I am a professional problem-solver. Okay, so my job title is not actually “problem-solver”, but really, it is the vast majority of what I do in my job. I am a manager, overseeing anywhere from 40-130 employees at any given point in time in a store, while also solving problems for customers. Problems can be well-defined or ill-defined; well-defined problems have a definite solution where ill-defined problems are more of a grey area, lacking in a definite goal or a definite method to arrive at a goal (Goldstein, 2011). The majority of the problems I solve are of the ill-defined variety, rather than the well-defined type of problem that has been studied more, but I will show you how some of the cognitive processes are the same in solving ill-defined problems in daily life.
Problems also can be a routine problem or a non-routine problem based on whether or not the individual working to solve the problem knows how to reach a solution or has to come up with a novel way to reach a solution (Mayer & Wittrock, 2009). As a manager, I am the one who gets called to help solve the non-routine problems, having to sometimes think of creative solutions to challenging problems. This type of problem solving uses divergent thinking; that is, it involves thinking through many potential answers to questions that may work to find something that is a good fit (Goldstein, 2011). This is in contrast to convergent thinking, which is when there is one single correct answer and the individual working on the problem gets closer and their thinking narrows in on the correct solution (Goldstein, 2011).
I have been working in my particular field for 14 years, which has given me a bit of expertise. This can be advantageous in solving problems in that I have a lot of background to reference when working on a solution to problems. Experts tend to have better results at problem solving in their area of expertise than someone who is not an expert does (Goldstein, 2011). Not only do experts have more knowledge about their subject of expertise, they also are better able to access it in their minds and better able to categorize the problem than a novice would (Goldstein, 2011). The only downfall to having expertise is that the expert can sometimes get hung up on the knowledge they already have and end up lacking necessary creativity to solve the problem (Goldstein, 2011).

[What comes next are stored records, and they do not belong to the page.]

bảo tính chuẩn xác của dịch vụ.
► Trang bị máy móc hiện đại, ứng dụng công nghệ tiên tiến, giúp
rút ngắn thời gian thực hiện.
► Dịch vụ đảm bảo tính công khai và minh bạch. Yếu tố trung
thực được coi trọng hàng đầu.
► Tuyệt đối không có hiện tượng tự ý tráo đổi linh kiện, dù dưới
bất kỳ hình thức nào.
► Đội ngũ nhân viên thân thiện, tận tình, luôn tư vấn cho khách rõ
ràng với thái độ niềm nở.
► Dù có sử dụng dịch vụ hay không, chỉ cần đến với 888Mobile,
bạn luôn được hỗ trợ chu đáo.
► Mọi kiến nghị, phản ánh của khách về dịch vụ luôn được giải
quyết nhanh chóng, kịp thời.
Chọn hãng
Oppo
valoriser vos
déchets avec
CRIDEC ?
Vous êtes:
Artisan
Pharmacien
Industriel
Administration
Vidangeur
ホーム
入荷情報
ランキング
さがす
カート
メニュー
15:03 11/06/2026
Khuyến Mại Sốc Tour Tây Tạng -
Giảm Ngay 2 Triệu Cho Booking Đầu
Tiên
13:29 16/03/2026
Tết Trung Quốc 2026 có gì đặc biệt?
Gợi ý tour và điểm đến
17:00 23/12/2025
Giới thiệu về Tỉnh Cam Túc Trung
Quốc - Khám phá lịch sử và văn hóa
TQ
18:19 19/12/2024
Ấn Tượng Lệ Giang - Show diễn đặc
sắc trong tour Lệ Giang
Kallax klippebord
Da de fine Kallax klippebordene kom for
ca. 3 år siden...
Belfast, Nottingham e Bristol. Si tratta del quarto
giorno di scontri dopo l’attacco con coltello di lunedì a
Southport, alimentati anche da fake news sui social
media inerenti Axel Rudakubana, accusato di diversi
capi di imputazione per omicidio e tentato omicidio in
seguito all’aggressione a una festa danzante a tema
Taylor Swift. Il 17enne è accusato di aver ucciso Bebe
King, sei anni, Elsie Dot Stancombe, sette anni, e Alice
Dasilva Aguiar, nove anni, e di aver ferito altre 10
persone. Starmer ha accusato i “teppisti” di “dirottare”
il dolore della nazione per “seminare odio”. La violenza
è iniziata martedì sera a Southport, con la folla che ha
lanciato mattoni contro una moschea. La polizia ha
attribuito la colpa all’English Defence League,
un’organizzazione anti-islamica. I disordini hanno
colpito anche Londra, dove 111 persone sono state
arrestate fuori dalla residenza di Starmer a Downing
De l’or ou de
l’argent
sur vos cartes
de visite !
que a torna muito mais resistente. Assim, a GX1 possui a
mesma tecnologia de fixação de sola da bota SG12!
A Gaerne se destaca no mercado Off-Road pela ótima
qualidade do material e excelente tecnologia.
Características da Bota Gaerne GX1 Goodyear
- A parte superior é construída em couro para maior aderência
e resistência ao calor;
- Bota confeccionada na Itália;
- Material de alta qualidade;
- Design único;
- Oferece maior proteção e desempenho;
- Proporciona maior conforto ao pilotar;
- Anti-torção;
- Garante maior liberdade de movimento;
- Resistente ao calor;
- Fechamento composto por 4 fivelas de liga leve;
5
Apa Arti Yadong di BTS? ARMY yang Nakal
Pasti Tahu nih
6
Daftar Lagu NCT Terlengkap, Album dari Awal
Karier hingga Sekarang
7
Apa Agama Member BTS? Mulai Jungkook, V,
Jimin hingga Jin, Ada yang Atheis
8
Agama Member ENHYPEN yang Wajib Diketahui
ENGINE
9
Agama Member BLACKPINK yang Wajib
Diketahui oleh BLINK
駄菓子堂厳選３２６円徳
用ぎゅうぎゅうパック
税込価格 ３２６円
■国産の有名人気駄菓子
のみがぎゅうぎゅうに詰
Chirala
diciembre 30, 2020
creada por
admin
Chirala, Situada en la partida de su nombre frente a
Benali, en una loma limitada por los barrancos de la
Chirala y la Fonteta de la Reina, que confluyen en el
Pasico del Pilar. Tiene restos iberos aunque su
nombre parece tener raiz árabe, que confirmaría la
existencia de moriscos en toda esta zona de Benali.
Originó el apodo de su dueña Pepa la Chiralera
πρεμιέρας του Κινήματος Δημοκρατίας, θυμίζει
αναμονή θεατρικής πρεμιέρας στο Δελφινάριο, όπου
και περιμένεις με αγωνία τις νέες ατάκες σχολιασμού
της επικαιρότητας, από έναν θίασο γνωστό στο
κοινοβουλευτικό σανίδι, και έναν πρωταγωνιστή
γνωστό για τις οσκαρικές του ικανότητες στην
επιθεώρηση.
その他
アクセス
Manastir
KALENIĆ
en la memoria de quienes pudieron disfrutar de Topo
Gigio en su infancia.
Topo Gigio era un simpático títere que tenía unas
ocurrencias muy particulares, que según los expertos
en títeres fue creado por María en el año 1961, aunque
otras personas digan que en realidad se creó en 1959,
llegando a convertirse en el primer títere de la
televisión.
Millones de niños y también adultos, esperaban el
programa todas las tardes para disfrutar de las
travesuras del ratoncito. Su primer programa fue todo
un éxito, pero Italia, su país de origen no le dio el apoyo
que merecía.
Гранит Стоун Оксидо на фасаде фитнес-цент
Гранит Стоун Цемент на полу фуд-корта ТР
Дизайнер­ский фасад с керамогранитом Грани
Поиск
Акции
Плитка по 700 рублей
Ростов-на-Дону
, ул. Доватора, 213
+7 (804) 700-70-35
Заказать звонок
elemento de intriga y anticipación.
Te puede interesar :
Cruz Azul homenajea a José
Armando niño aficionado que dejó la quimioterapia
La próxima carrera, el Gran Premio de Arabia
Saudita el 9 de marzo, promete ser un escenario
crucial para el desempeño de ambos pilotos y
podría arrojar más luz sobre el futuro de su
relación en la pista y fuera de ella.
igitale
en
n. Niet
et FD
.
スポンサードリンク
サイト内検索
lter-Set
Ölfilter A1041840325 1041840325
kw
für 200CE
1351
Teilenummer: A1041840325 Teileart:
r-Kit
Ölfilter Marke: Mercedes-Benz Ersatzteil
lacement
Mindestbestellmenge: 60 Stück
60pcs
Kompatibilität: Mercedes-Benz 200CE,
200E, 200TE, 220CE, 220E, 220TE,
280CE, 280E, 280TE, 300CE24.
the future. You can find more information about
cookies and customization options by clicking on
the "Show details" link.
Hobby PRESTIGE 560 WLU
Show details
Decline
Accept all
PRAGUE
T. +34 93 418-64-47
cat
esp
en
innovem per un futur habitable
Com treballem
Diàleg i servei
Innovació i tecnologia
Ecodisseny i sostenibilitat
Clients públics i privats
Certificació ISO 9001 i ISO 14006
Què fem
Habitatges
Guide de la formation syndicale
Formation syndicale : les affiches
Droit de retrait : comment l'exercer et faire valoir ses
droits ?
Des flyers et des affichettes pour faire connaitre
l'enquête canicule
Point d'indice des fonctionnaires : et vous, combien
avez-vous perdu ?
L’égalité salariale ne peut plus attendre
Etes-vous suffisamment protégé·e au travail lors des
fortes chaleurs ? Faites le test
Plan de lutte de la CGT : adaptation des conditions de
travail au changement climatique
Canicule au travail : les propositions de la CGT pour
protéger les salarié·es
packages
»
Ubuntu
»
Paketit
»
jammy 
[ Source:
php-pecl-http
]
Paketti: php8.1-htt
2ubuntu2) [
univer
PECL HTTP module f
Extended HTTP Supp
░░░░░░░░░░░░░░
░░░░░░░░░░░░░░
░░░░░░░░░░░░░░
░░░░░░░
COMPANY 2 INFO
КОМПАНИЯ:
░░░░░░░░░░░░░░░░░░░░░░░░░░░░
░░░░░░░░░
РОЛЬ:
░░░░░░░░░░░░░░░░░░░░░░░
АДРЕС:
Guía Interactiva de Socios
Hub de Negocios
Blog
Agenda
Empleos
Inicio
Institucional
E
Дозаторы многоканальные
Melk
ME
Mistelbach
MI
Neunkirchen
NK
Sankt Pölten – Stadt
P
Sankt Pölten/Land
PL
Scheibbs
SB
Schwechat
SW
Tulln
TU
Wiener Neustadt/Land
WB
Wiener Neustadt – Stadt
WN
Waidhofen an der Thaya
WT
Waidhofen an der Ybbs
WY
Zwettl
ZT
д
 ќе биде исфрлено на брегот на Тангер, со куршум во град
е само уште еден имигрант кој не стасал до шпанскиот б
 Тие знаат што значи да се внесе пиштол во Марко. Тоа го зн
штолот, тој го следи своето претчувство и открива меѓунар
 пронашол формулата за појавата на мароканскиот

A customer approaches me, looking for the marshmallows. This looks like a fairly well-defined problem, with a definite goal and single answer to it. The goal and answer are locating the marshmallows. The solution is to show the customer where they are located in the store. A well-defined, routine problem, which is encountered many times a day in my work, is solved. Now, a customer approaches me with another problem. This customer wants to participate in the promotion on pomegranates, but does not know how to eat this item or what it can be used for. This is an ill-defined problem, with many solutions. This is where expertise on the product can come into solving the problem, but also some creativity as well, since there are multiple solutions of what the particular product could be used for.
Problem solving is something that we all do on a daily basis in our work, at home and in school. There is more to learn regarding how we solve problems but we already know how creativity and expertise are involved in solving our routine and non-routine problems.
Goldstein, E. B. (2011). Cognitive Psychology: Connecting Mind, Research, and Everyday Experience (3rd Ed.). California: Wadsworth, Cengage Learning.